= Text extract =
Natural healing: Hole’s Meadow
PUBLISHED: 11:33 17 July 2017
Catherine Courtenay discovers peace and calm in Fi Reddaway’s garden on the edge of Dartmoor
The directions to Hole’s Meadow take me along a narrow path that twists and turns between a network of little back gardens. It’s a bit of an adventure in a Secret Garden kind of way; but eventually I reach a hedge and five bar gate and as I go through, garden owner Fi Reddaway emerges from her ‘office’ to greet me.
Hole’s Meadow covers almost two acres, formed from two medieval burgage plots behind the houses in the centre of the village of South Zeal. From the garden shed office and across the formal beds, the site slopes down through an orchard to a rocky stream, beyond which is a newly planted woodland area. In the distance, over a stone wall and hedge boundary the land rises towards the impressive Cawsand Beacon, a reminder of this garden’s close proximity to Dartmoor.
Fi has created a herb garden with around 250 varieties, including two Plant Heritage National Collections of Monarda (bergamot, bee balm) and Nepeta (catmint). The herbs are interspersed with flowers, a mixture of ornamental and native trees, shrubs and a vegetable garden.
Her route into gardening began with her first patch of land at her first home and she developed an interest in herbs early on. Rather than following the norm in gardening style, and having read Chris Baines’ landmark 1985 book How To Make a Wildlife Garden, she was an early advocate of removing lawns and would plant herbs instead, being fascinated with both their beauty and the ways they have been used over the centuries.

= Dataset entries =
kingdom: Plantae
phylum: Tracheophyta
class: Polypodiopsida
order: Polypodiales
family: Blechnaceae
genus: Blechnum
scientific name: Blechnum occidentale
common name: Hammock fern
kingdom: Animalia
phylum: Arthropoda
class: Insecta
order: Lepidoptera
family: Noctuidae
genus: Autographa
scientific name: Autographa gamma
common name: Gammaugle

* * *

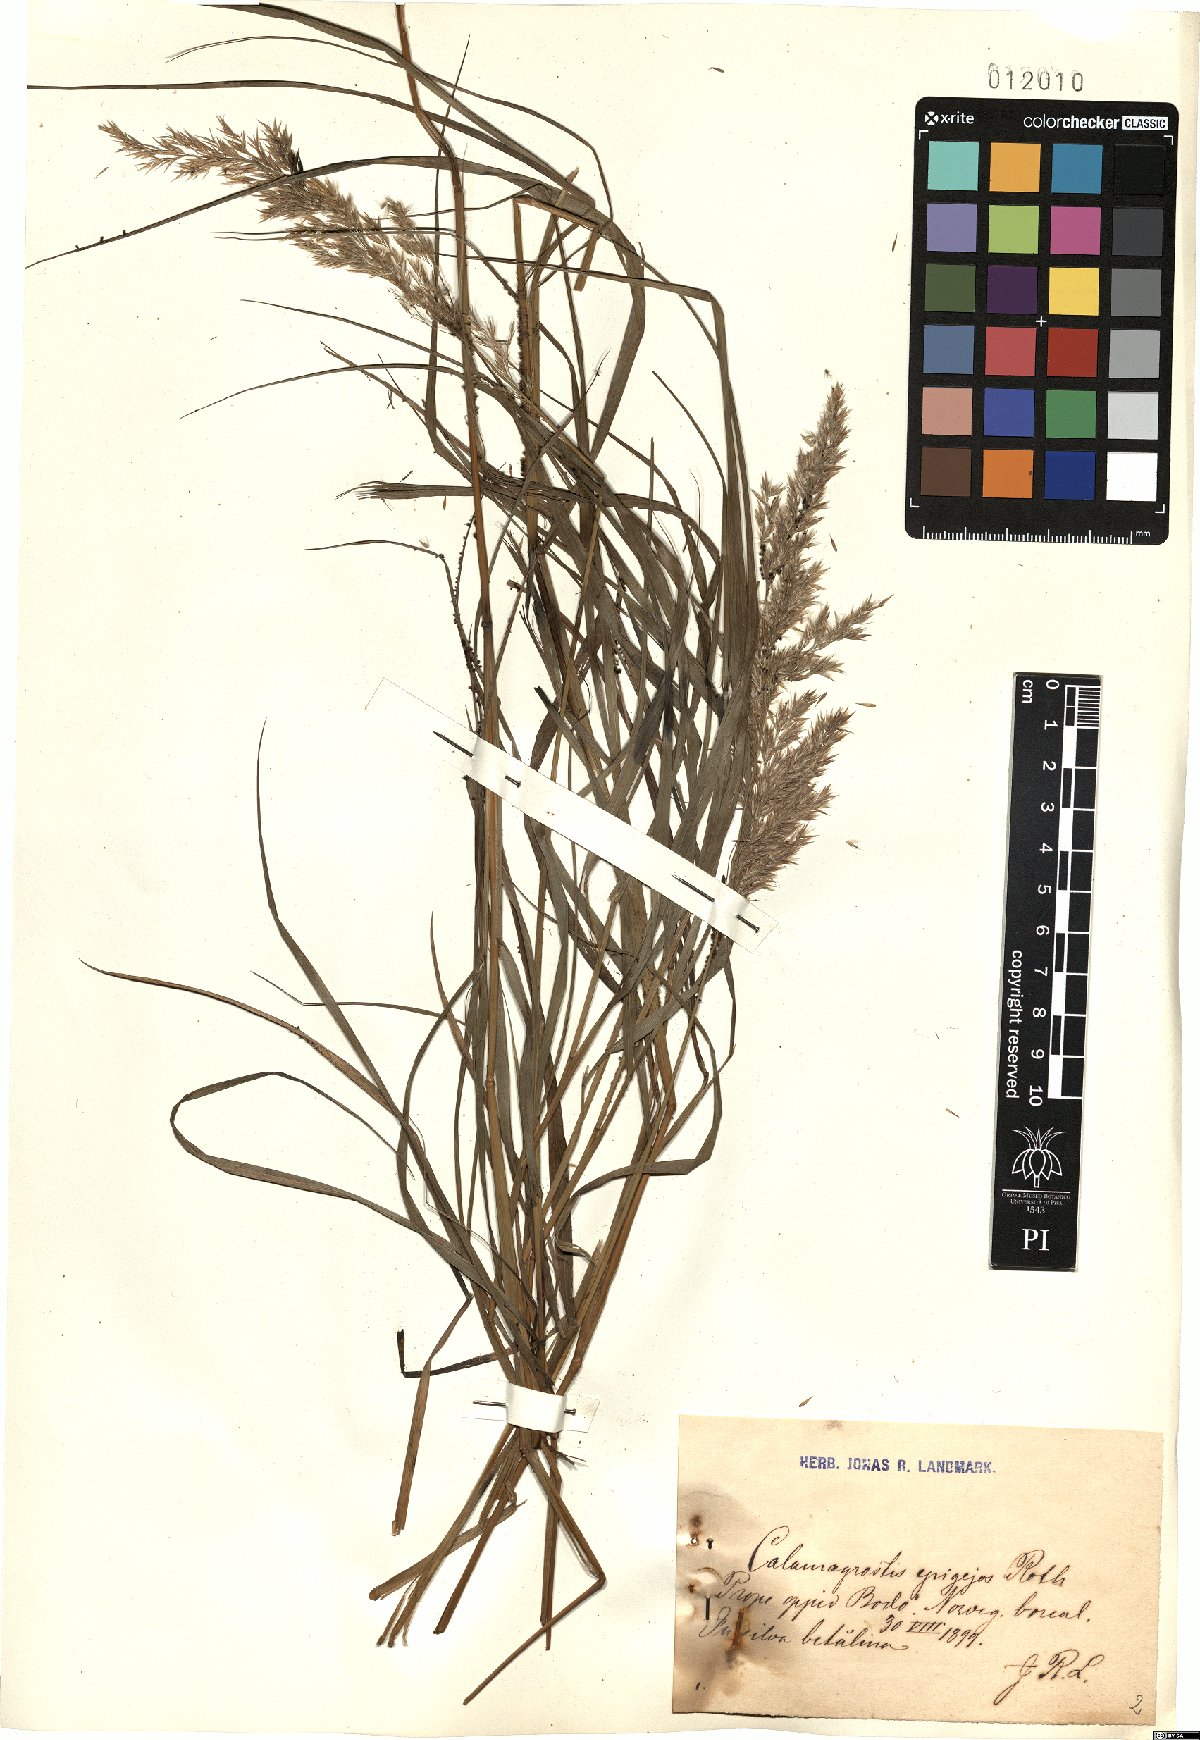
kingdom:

= Things to do =
1. Rework the garden article from "Natural healing: Hole’s" down to "to greet me.", putting "lane" wherever "path" appears.
2. List everything the garden article says the herbs in Fi Reddaway's herb garden are interspersed with.
3. According to the garden article, which book had Fi Reddaway read when she became an early advocate of removing lawns?
The material has no connection to the text.

= Responses =
1.
Natural healing: Hole’s Meadow
PUBLISHED: 11:33 17 July 2017
Catherine Courtenay discovers peace and calm in Fi Reddaway’s garden on the edge of Dartmoor
The directions to Hole’s Meadow take me along a narrow lane that twists and turns between a network of little back gardens. It’s a bit of an adventure in a Secret Garden kind of way; but eventually I reach a hedge and five bar gate and as I go through, garden owner Fi Reddaway emerges from her ‘office’ to greet me.

2.
flowers
a mixture of ornamental and native trees
shrubs
a vegetable garden

3. Chris Baines' 1985 book How To Make a Wildlife Garden.